You can do this by going to a search engine and looking for instructions to block third-party cookies in your browser of choice (Google Chrome, Microsoft Edge, Mozilla Firefox, Apple Safari, etc.). Now, that said, if you banish third-party cookies from your browser, you may find that some websites simply don’t work properly.

“Some websites will not allow you to access their websites if you do not accept cookies,” said Steve Weisman, lecturer in law, tax and financial planning at Bentley University and author and creator of scamicide.coma website that deals with scams, both online and offline.

So if that’s the case, you’ll want to add the website to a list of those you’ll accept third-party cookies from. Unless you have a really weird browser, yours should allow you to add these websites to a list it will store. In Google Chrome, for example, you can go to Settings > Privacy and Security > Cookies and other site data, then where it says “Sites that may still use cookies” you can click to add the websites you trust.

It sounds like a lot of work. I really don’t care if the ads follow me, especially if it’s something I might want to buy. I will just click “yes” every time a site asks me if I accept cookies.

It’s one way to go, but you really shouldn’t, Weisman said. He is the first to say that cookies can be useful to consumers and improve website experience, but, he said, “there are many times when you shouldn’t allow cookies. In particular, if the website you are on is not encrypted.

If that’s the case, says Weisman, “your data isn’t secure, and personal data like credit card information can be more easily stolen.”

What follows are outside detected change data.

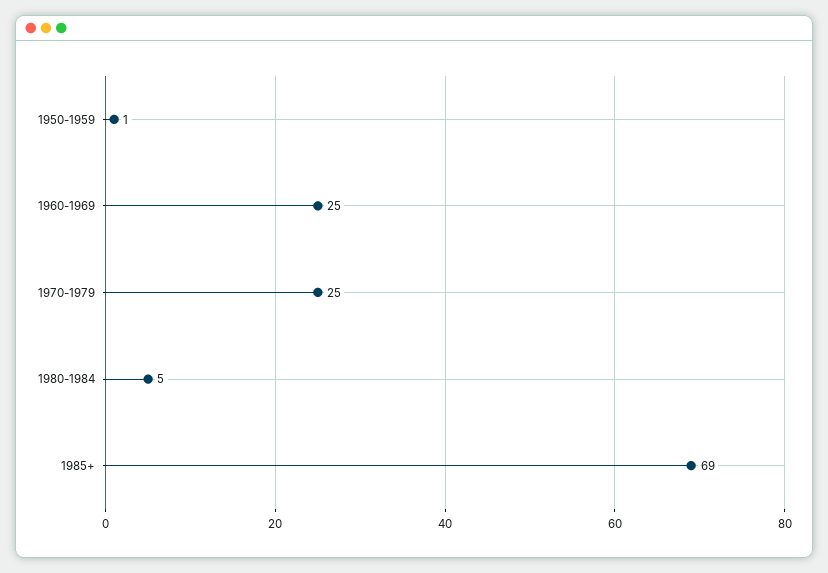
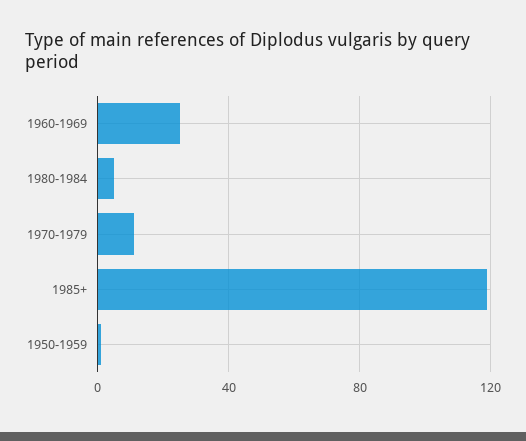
  {
    "1950-1959": 1,
    "1960-1969": 25,
-   "1970-1979": 25,
+   "1970-1979": 10,
    "1980-1984": 5,
-   "1985+": 69
+   "1985+": 120
  }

If you’re wondering how you can tell if a website isn’t encrypted, a sure sign is to look at the URL. If you notice that the web address doesn’t have “s” after the “http”, then it’s a website that probably shouldn’t have cookies to track your every move. .

So the bottom line is that I should accept cookies from certain websites?

Yes, from websites you trust and use often. You can’t really escape accepting cookies. It’s just the way the, well, you-know-what falls apart.